Exercise brief: Take from the records below each line that holds "Food".

Extracted records:
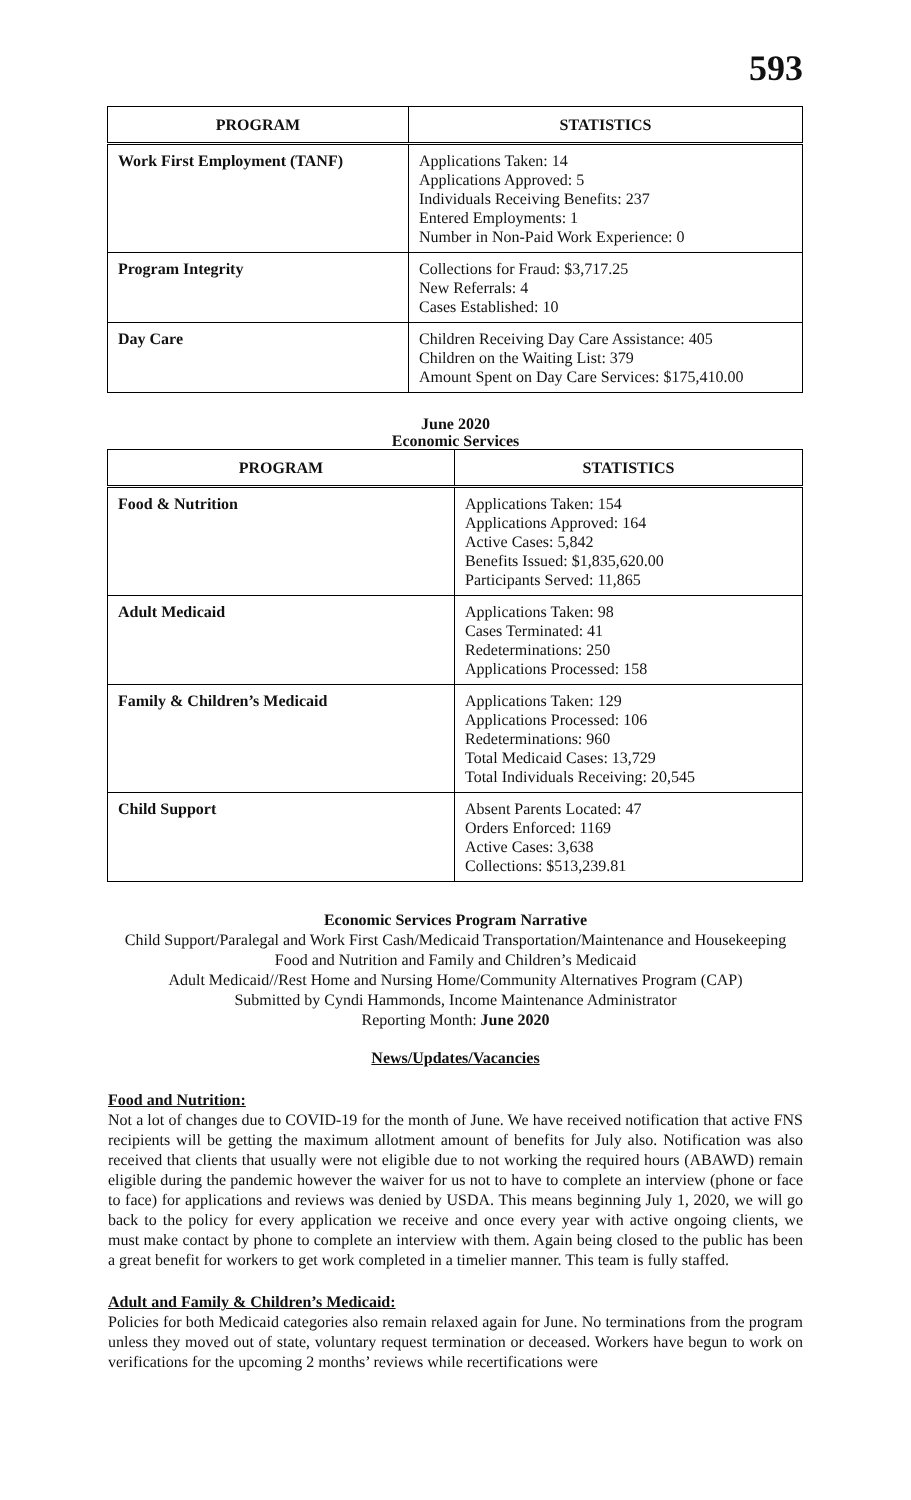593
| PROGRAM | STATISTICS |
| --- | --- |
| Work First Employment (TANF) | Applications Taken: 14 Applications Approved: 5 Individuals Receiving Benefits: 237 Entered Employments: 1 Number in Non-Paid Work Experience: 0 |
| Program Integrity | Collections for Fraud: $3,717.25 New Referrals: 4 Cases Established: 10 |
| Day Care | Children Receiving Day Care Assistance: 405 Children on the Waiting List: 379 Amount Spent on Day Care Services: $175,410.00 |
June 2020
Economic Services
| PROGRAM | STATISTICS |
| --- | --- |
| Food & Nutrition | Applications Taken: 154 Applications Approved: 164 Active Cases: 5,842 Benefits Issued: $1,835,620.00 Participants Served: 11,865 |
| Adult Medicaid | Applications Taken: 98 Cases Terminated: 41 Redeterminations: 250 Applications Processed: 158 |
| Family & Children’s Medicaid | Applications Taken: 129 Applications Processed: 106 Redeterminations: 960 Total Medicaid Cases: 13,729 Total Individuals Receiving: 20,545 |
| Child Support | Absent Parents Located: 47 Orders Enforced: 1169 Active Cases: 3,638 Collections: $513,239.81 |
Economic Services Program Narrative
Child Support/Paralegal and Work First Cash/Medicaid Transportation/Maintenance and Housekeeping
Food and Nutrition and Family and Children’s Medicaid
Adult Medicaid//Rest Home and Nursing Home/Community Alternatives Program (CAP)
Submitted by Cyndi Hammonds, Income Maintenance Administrator
Reporting Month: June 2020
News/Updates/Vacancies
Food and Nutrition:
Not a lot of changes due to COVID-19 for the month of June. We have received notification that active FNS recipients will be getting the maximum allotment amount of benefits for July also. Notification was also received that clients that usually were not eligible due to not working the required hours (ABAWD) remain eligible during the pandemic however the waiver for us not to have to complete an interview (phone or face to face) for applications and reviews was denied by USDA. This means beginning July 1, 2020, we will go back to the policy for every application we receive and once every year with active ongoing clients, we must make contact by phone to complete an interview with them. Again being closed to the public has been a great benefit for workers to get work completed in a timelier manner. This team is fully staffed.
Adult and Family & Children’s Medicaid:
Policies for both Medicaid categories also remain relaxed again for June. No terminations from the program unless they moved out of state, voluntary request termination or deceased. Workers have begun to work on verifications for the upcoming 2 months’ reviews while recertifications were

Solution to this problem:
| Food & Nutrition | Applications Taken: 154 Applications Approved: 164 Active Cases: 5,842 Benefits Issued: $1,835,620.00 Participants Served: 11,865 |
Food and Nutrition and Family and Children’s Medicaid
Food and Nutrition:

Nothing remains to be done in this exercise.